_Задание:_ Выпишите без изменений часть фрагмента о философии и мифологии: начните со слов «Возникает вопрос: является» и остановитесь после слов «мифа и религии.».

_Фрагмент источника:_
Итак, первая из указанных нами выше точек зрения вынуждена бывает прервать преемственность между философским и дофилософским сознанием; она склонна рассматривать религиозно-мифологические элементы в учениях ранних (и не только ранних) греческих философов как малозначащие « пережитки» или досадные «родимые пятна» дофилософского сознания, которые в  последующие периоды греческой материалистической философии будто бы начисто исчезают* (* Против распространенного в нашей историко-философской литературе взгляда на античных материалистов (Демокрита, Эпикура и Лукреция) как «решительных атеистов» справедливо возражает П. П. Галанза в своей статье «Об антиисторической характеристике взглядов античных материалистов на религию» (см. «Вестник Московского университета», серия VIII, 1960, стр. 76-88).). Вторая же точка зрения лишает философию ее содержания: тему философии рассматривает как тему мифа и религии, а ее проблематику как религиозно-мифологическую. Материализм представители этой точки зрения обычно лишают трава называться философией или же толкуют как идеализм.

 

Философия как специфическая форма познания. Убеждение, вера и знание.

Говоря о взаимоотношении философии и мифологии, следует иметь в виду, что на всем протяжении своей тысячелетней истории греческая философия испытывала в большей или меньшей степени влияние мифологии, использовала ее образы, вдохновляясь ее темой. Более того: бессознательно-мифологические мотивы, чувства и представления в некоторых философских учениях столь значительны, что это обстоятельство позволило ряду исследователей говорить об этих учениях (и даже о всех философских учениях) как рационально преобразованных мифологиях. И действительно, если к примеру взять учение позднего Платона, то оно в некоторых своих отправных пунктах и существенных чертах заключает в себе неразложимые на рациональные моменты чувство и переживание, сходные с иррациональной религиозно-мифологической верой. А. Ф. Лосев, говоря об этапах конструирования мифа, то есть об этапах объединения мифа и рациональной  мысли путем «перевода мифической действительности на язык сознания, разума, мысли» (56, 105), пишет, что «идеи» Платона есть не что иное, как «боги древней мифологии, но  переведенные на язык разума, на язык понятий» (56, 106) (хотя заметим, что полная рационализация религиозно-мифологических образов, основанных на вере, невозможна).

Возникает вопрос: является ли в таком случае учение Платона философским в строгом смысле слова? Ответим сразу же: да, является. Учение Платона является философским не столько благодаря своим религиозно-мифологическим моментам, сколько вопреки им. Философия есть специфическая форма познания, а не вид религиозно-мифологической веры, хотя понятно, что познание и вера как формы сознания связаны между собой, не отгорожены друг от друга глухой стеной. Этой связью объясняется наблюдаемое перекрещивание, точнее, известное совпадение темы философии с темами мифа и религии.

Одним  из состояния сознания, которое на первый взгляд как будто связывает философское познание с религиозно-мифологической верой, является уверенность, убеждение (умонастроение, среднее между знанием и верой). Известно, что то или иное решение философских вопросов не всегда могло быть полностью подтверждено, то есть полностью доказано с помощью фактов или логических доводов.

_Предоставленные данные:_
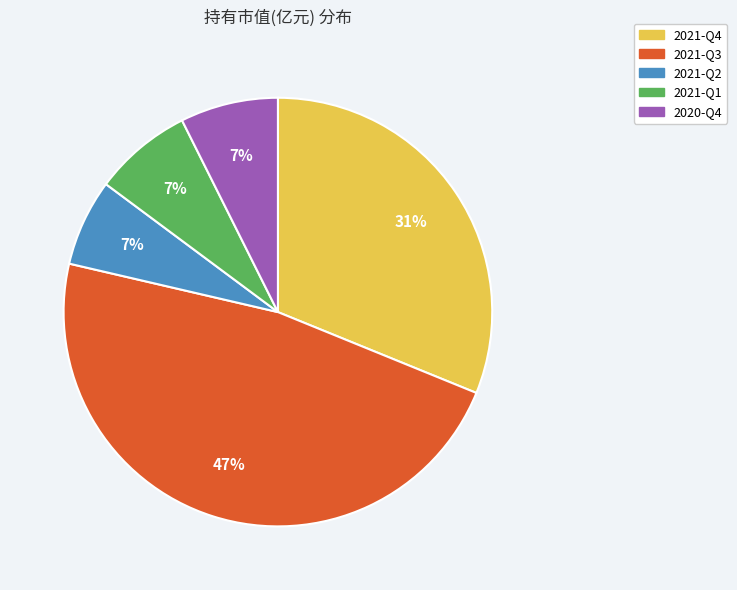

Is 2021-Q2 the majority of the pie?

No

...

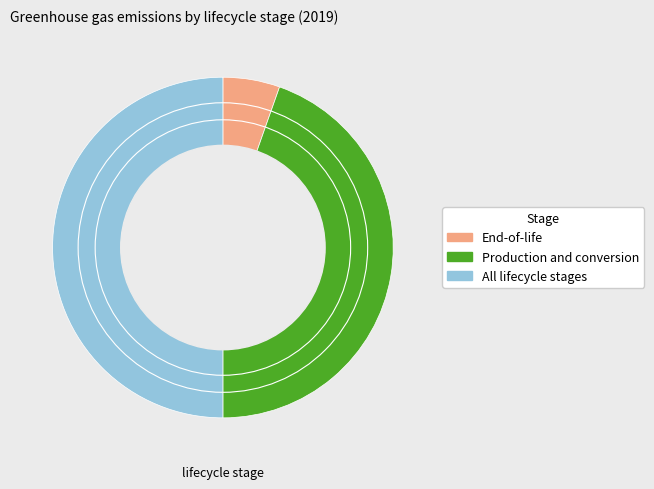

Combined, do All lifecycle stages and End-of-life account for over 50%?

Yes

_Ожидаемый ответ:_
Возникает вопрос: является ли в таком случае учение Платона философским в строгом смысле слова? Ответим сразу же: да, является. Учение Платона является философским не столько благодаря своим религиозно-мифологическим моментам, сколько вопреки им. Философия есть специфическая форма познания, а не вид религиозно-мифологической веры, хотя понятно, что познание и вера как формы сознания связаны между собой, не отгорожены друг от друга глухой стеной. Этой связью объясняется наблюдаемое перекрещивание, точнее, известное совпадение темы философии с темами мифа и религии.